Im Jahr 2004 wurde sie von der damaligen rot-grünen Bundesregierung ins Leben gerufen, die Praxisgebühr. Ab dem 1. Januar 2004 wurde eine Gebühr von 10 Euro pro Quartal bei ambulanten Arzt- bzw. Zahnarztbesuchen eingeführt. Sie wurde von den Kassenärzten eingezogen und mit deren Honorar verrechnet. Beim Besuch eines weiteren Arztes im gleichen Quartal fiel keine Gebühr an, wenn eine Überweisung des ersten Arztes vorlag. Dabei konnten sich auch Fachärzte gegenseitig Patienten zuweisen. »Der erste Gesetzentwurf vom Juni 2003 sah noch vor, durch Zuzahlungen nur den direkten Gang zum Facharzt zu verteuern, die Hausärzte aber nicht zu belasten und ihnen auf diese Weise eine Art Gatekeeper-Funktion zuzuweisen. Im langwierigen politischen Verfahren ist es der Facharztlobby jedoch gelungen, ihre Interessen zu wahren«, konnte man damals diesem Beitrag entnehmen: Gebeutelte Patienten.
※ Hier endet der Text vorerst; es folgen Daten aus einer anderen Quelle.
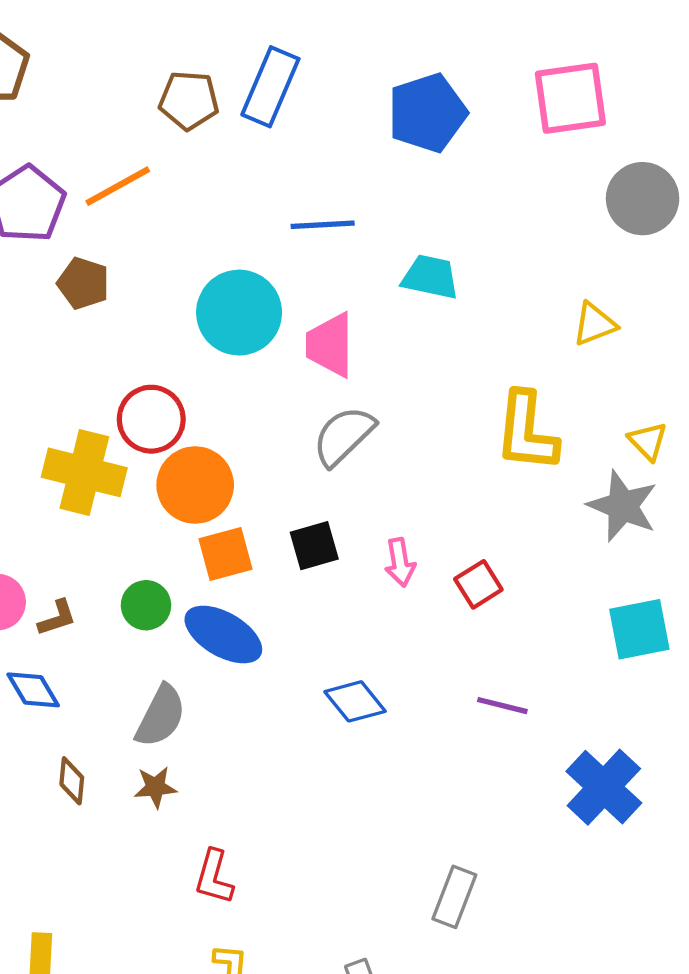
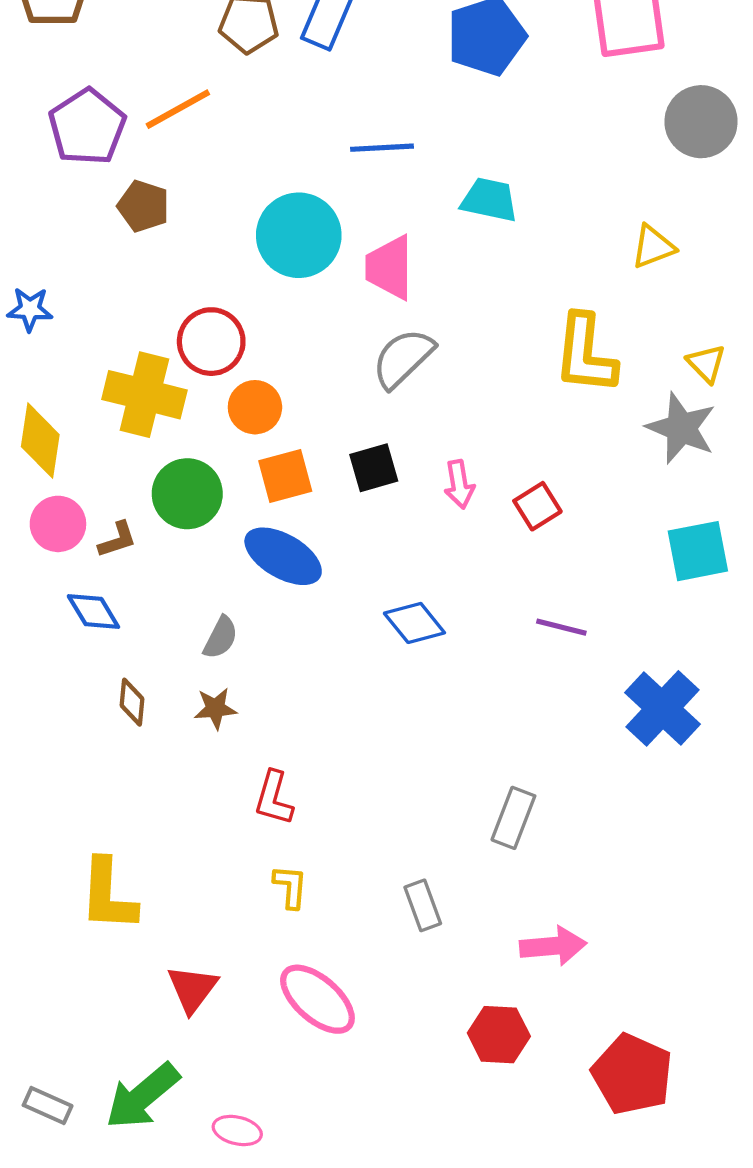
orange circle: (195, 485) -> (255, 407), size x0.7
green circle: (146, 605) -> (187, 494), moved, size x1.4
gray semicircle: (161, 716) -> (221, 638), size x0.7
Offensichtlich – und so auch gerne nach außen kommuniziert – ging es um den Versuch, das Verhalten der Patienten dergestalt zu verändern, dass sie nicht mehr so oft einen niedergelassenen Arzt aufsuchen, um darüber die Kosten senken zu können. Aber das stieß schon damals auf Zweifel: »Werden durch diese Maßnahme die Kosten der Gesundheitsversorgung sinken? Wahrscheinlich nicht. Arztbesuche wegen Bagatellerkrankungen – und nur diese dürften durch die Praxisgebühr abgeschreckt werden – schlagen bei den Gesundheitsausgaben weniger zu Buche.« Gab es vielleicht eine ganz andere Motivation für diese Maßnahme? Das wurde schon 2004 nüchtern so auf den Punkt gebracht: »Das Instrument der Praxisgebühr ist vielmehr in einer Reihe mit sonstigen Maßnahmen zur Einnahmeerhöhung im Gesundheitssystem zu sehen, die wie höhere Zuzahlungen beim Apotheker und die vollen Kosten von Brillen einseitig zu Lasten der Patienten gehen und einen schrittweisen Ausstieg aus der paritätischen Finanzierung der Krankenversicherung darstellen.«
Und es ging ja bis zu ihrer Abschaffung im Jahr 2013 um einen nicht unerheblichen Betrag, der hier von den Patienten alleine aufzubringen war: »Die Praxisgebühr hatte zuletzt knapp 2 Mrd. Euro pro Jahr eingebracht«, konnte man 2013 dem Beitrag Wettbewerbliche Ordnungsdefizite in der Gesetzlichen Krankenversicherung von Klaus-Dirk Henke und Wolfram F. Richter entnehmen. »Die gute finanzielle Lage in der GKV lieferte der Bundesregierung den Anlass, auf die Gebührenerhebung … ab 1. Januar 2013 zu verzichten.« So wurde die Praxisgebühr wieder abgeschafft – von einem FDP-Bundesgesundheitsminister, was nicht einer gewissen Ironie entbehrt.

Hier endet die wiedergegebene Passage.